Connection to ToDACoMM

There's a natural connection to ToDACoMM, the project I built to measure the topology of trained representations using persistent homology. Deep Learning Dynamics measures how weights evolve during training; ToDACoMM measures what gets carved in activation space after training.

The preliminary observation is suggestive: transformers show both the most chaotic training dynamics (highest Lyapunov exponents, 0% convergence) and the most dramatic topological expansion (55-694× expansion ratios in activation space). Dense networks show both stable training and modest topological transformation.

Is this correlation causal? Do architectures with divergent weight trajectories necessarily produce topologically distinct representations? This remains an open question, one I'm continuing to investigate.
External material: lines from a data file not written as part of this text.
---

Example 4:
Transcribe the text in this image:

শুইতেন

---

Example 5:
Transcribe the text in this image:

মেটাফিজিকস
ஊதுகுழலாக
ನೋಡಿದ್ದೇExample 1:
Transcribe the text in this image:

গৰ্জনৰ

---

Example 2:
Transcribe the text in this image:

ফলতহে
The Library: deep-lyapunov

The methodology described in this post has been packaged as deep-lyapunov, a Python library for analyzing neural network training stability. It's available on PyPI:

pip install deep-lyapunov

The library provides a clean API for stability analysis on any PyTorch model:

import torch.nn as nn
from deep_lyapunov import StabilityAnalyzer

# Your model
model = nn.Sequential(
    nn.Linear(784, 128),
    nn.ReLU(),
    nn.Linear(128, 10)
)

# Analyze stability
analyzer = StabilityAnalyzer(
    model=model,
    perturbation_scale=0.01,  # 1% perturbation
    n_trajectories=5,          # Compare 5 perturbed copies
)

results = analyzer.analyze(
    train_fn=your_training_function,
    train_loader=train_loader,
    n_epochs=10,
)

# Results
print(f"Convergence Ratio: {results.convergence_ratio:.2f}x")
print(f"Lyapunov Exponent: {results.lyapunov:.4f}")
print(f"Behavior: {results.behavior}")  # 'convergent' or 'divergent'

# Generate HTML report with embedded visualizations
results.save_report("stability_analysis/")
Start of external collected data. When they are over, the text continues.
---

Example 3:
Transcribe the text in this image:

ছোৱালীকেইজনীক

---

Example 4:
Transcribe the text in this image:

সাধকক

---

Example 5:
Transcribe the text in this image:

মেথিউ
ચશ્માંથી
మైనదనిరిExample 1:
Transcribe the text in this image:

The library handles all the complexity: creating perturbed model copies, tracking weight trajectories during training, projecting to PCA space, computing Lyapunov exponents, and generating publication-ready reports.
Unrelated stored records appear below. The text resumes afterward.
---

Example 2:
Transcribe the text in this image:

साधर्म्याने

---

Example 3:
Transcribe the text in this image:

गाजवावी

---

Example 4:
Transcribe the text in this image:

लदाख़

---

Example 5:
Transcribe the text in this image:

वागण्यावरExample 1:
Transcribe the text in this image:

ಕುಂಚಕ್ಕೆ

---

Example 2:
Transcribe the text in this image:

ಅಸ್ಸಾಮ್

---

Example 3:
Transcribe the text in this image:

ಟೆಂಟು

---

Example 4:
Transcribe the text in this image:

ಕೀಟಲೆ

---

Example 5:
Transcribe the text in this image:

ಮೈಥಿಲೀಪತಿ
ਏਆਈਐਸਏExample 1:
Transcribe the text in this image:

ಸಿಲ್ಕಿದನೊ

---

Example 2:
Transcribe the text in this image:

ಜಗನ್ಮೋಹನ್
For custom training loops, there's a manual recording mode:

analyzer = StabilityAnalyzer(model)
analyzer.start_recording()

for epoch in range(10):
    train_one_epoch(model, train_loader)
    analyzer.record_checkpoint()

results = analyzer.compute_metrics()

Logging is built in for visibility into what's happening:

import logging
logging.basicConfig(level=logging.INFO)
# Shows: Starting stability analysis, Training trajectory 1/5, Analysis complete...

The library is available at github.com/aiexplorations/deep-lyapunov and pypi.org/project/deep-lyapunov.

The Research Code

The full experimental pipeline used for the analysis in this post is also open source:

# Clone and install
git clone https://github.com/aiexplorations/deep_learning_dynamics
cd deep_learning_dynamics
pip install -e .[dev]

# Run full analysis
python -m experiments.unified_pipeline --output outputs/analysis

# Quick test
python -m experiments.unified_pipeline --quick

# Specific families only
python -m experiments.unified_pipeline --transformer-only

The output includes comprehensive reports, visualizations, and machine-readable metrics for all architectures analyzed.

Looking Forward

Several directions seem worth pursuing:

Scale: How do dynamics change with model size? Do larger transformers become more or less chaotic? The preliminary evidence suggests larger models are more stable, but this needs verification at scale.

Training recipes: Do learning rate schedules, warmup, or optimizer choices affect convergence? Can we engineer stability into otherwise divergent architectures?

Checkpointing: Can we identify stable checkpoints where perturbation sensitivity is lowest? This could inform checkpoint selection for production deployment.

Cross-architecture: Train the same task with dense, CNN, and transformer architectures. Compare not just final accuracy but trajectory stability. Understand the tradeoff.

The dice we roll when we pick a random seed matter more for some architectures than others. Understanding when and why is part of understanding what neural networks actually do.


The deep-lyapunov library is available on PyPI (pip install deep-lyapunov) and GitHub. The research code and experimental pipeline are available at deep_learning_dynamics.